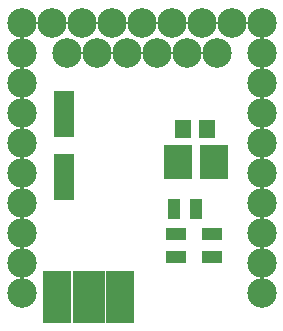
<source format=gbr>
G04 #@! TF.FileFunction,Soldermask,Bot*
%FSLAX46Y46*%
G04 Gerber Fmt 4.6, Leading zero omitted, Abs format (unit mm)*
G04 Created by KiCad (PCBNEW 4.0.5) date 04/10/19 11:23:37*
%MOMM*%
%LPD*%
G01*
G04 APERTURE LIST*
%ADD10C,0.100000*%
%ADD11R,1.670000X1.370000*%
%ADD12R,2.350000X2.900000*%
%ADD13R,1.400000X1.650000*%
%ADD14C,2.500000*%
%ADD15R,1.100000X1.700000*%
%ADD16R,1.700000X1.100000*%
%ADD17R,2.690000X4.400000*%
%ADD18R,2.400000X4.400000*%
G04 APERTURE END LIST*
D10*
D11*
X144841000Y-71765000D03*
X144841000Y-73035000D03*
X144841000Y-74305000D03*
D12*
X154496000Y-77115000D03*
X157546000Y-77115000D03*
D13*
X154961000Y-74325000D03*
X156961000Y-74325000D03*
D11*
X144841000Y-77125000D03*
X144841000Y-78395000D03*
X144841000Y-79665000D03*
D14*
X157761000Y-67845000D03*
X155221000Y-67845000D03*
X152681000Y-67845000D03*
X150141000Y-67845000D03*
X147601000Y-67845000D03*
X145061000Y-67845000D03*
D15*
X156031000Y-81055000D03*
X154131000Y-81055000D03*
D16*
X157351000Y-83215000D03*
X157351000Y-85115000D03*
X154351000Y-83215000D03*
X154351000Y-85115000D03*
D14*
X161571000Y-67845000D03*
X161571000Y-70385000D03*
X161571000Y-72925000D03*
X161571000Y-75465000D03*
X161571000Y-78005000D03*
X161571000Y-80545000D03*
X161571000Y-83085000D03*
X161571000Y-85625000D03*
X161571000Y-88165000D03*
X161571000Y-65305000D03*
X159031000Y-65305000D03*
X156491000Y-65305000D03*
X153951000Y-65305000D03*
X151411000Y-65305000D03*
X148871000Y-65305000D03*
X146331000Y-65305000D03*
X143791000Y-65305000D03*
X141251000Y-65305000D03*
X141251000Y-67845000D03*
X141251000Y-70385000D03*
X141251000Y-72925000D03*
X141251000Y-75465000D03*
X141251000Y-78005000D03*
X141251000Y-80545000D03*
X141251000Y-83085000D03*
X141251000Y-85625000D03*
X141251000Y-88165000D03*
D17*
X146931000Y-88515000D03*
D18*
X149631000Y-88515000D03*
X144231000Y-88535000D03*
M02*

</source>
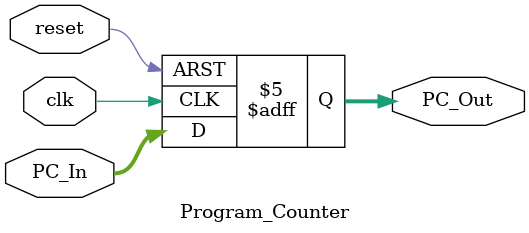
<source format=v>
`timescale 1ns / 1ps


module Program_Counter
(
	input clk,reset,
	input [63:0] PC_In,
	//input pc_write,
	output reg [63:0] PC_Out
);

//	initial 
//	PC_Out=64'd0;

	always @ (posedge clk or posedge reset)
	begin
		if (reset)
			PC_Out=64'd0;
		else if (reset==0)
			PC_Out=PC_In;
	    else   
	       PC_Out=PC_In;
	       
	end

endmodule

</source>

────

• [About this exercise] Quote each record exactly as it stands, minus the pictures.

• [Output of the exercise]
<source format=gbr>
G04 #@! TF.FileFunction,Soldermask,Bot*
%FSLAX46Y46*%
G04 Gerber Fmt 4.6, Leading zero omitted, Abs format (unit mm)*
G04 Created by KiCad (PCBNEW 4.0.5) date 04/10/19 11:23:37*
%MOMM*%
%LPD*%
G01*
G04 APERTURE LIST*
%ADD10C,0.100000*%
%ADD11R,1.670000X1.370000*%
%ADD12R,2.350000X2.900000*%
%ADD13R,1.400000X1.650000*%
%ADD14C,2.500000*%
%ADD15R,1.100000X1.700000*%
%ADD16R,1.700000X1.100000*%
%ADD17R,2.690000X4.400000*%
%ADD18R,2.400000X4.400000*%
G04 APERTURE END LIST*
D10*
D11*
X144841000Y-71765000D03*
X144841000Y-73035000D03*
X144841000Y-74305000D03*
D12*
X154496000Y-77115000D03*
X157546000Y-77115000D03*
D13*
X154961000Y-74325000D03*
X156961000Y-74325000D03*
D11*
X144841000Y-77125000D03*
X144841000Y-78395000D03*
X144841000Y-79665000D03*
D14*
X157761000Y-67845000D03*
X155221000Y-67845000D03*
X152681000Y-67845000D03*
X150141000Y-67845000D03*
X147601000Y-67845000D03*
X145061000Y-67845000D03*
D15*
X156031000Y-81055000D03*
X154131000Y-81055000D03*
D16*
X157351000Y-83215000D03*
X157351000Y-85115000D03*
X154351000Y-83215000D03*
X154351000Y-85115000D03*
D14*
X161571000Y-67845000D03*
X161571000Y-70385000D03*
X161571000Y-72925000D03*
X161571000Y-75465000D03*
X161571000Y-78005000D03*
X161571000Y-80545000D03*
X161571000Y-83085000D03*
X161571000Y-85625000D03*
X161571000Y-88165000D03*
X161571000Y-65305000D03*
X159031000Y-65305000D03*
X156491000Y-65305000D03*
X153951000Y-65305000D03*
X151411000Y-65305000D03*
X148871000Y-65305000D03*
X146331000Y-65305000D03*
X143791000Y-65305000D03*
X141251000Y-65305000D03*
X141251000Y-67845000D03*
X141251000Y-70385000D03*
X141251000Y-72925000D03*
X141251000Y-75465000D03*
X141251000Y-78005000D03*
X141251000Y-80545000D03*
X141251000Y-83085000D03*
X141251000Y-85625000D03*
X141251000Y-88165000D03*
D17*
X146931000Y-88515000D03*
D18*
X149631000Y-88515000D03*
X144231000Y-88535000D03*
M02*

</source>
<source format=v>
`timescale 1ns / 1ps


module Program_Counter
(
	input clk,reset,
	input [63:0] PC_In,
	//input pc_write,
	output reg [63:0] PC_Out
);

//	initial 
//	PC_Out=64'd0;

	always @ (posedge clk or posedge reset)
	begin
		if (reset)
			PC_Out=64'd0;
		else if (reset==0)
			PC_Out=PC_In;
	    else   
	       PC_Out=PC_In;
	       
	end

endmodule

</source>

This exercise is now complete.